** Exercise inputs **
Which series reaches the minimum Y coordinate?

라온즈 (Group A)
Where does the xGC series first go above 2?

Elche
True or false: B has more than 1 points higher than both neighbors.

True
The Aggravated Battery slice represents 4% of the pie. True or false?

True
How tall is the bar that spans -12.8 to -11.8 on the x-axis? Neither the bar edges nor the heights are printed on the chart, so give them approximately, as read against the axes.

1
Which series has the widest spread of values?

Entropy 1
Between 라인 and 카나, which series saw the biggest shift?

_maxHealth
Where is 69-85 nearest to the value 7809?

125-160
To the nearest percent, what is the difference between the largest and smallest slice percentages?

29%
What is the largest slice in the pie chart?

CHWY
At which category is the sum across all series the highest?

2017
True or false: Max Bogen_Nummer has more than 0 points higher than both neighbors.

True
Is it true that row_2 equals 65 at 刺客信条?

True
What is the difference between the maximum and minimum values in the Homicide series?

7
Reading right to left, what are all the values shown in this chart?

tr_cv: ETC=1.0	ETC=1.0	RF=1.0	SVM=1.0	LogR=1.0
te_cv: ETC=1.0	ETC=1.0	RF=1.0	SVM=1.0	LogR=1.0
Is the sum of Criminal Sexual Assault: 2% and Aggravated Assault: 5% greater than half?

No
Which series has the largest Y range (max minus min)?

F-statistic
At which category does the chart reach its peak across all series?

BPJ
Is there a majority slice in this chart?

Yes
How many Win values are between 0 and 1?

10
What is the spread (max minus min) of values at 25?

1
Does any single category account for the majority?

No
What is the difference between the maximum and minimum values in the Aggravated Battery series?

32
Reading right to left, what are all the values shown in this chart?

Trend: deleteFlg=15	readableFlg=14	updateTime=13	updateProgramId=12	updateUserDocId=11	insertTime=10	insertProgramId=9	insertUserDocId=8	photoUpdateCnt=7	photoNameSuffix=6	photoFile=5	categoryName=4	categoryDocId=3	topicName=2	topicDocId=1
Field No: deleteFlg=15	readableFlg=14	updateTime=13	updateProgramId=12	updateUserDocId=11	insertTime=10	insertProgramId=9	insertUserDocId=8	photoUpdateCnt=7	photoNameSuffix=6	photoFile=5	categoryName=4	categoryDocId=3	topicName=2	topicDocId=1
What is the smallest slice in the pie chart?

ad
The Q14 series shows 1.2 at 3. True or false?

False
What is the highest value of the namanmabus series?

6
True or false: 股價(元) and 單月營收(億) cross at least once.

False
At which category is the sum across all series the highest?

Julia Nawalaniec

** Aim of the task **
Which lines in the items above contain the string "deleteFlg"? Pull each of them out and copy it in full.

** Response area **
Trend: deleteFlg=15	readableFlg=14	updateTime=13	updateProgramId=12	updateUserDocId=11	insertTime=10	insertProgramId=9	insertUserDocId=8	photoUpdateCnt=7	photoNameSuffix=6	photoFile=5	categoryName=4	categoryDocId=3	topicName=2	topicDocId=1
Field No: deleteFlg=15	readableFlg=14	updateTime=13	updateProgramId=12	updateUserDocId=11	insertTime=10	insertProgramId=9	insertUserDocId=8	photoUpdateCnt=7	photoNameSuffix=6	photoFile=5	categoryName=4	categoryDocId=3	topicName=2	topicDocId=1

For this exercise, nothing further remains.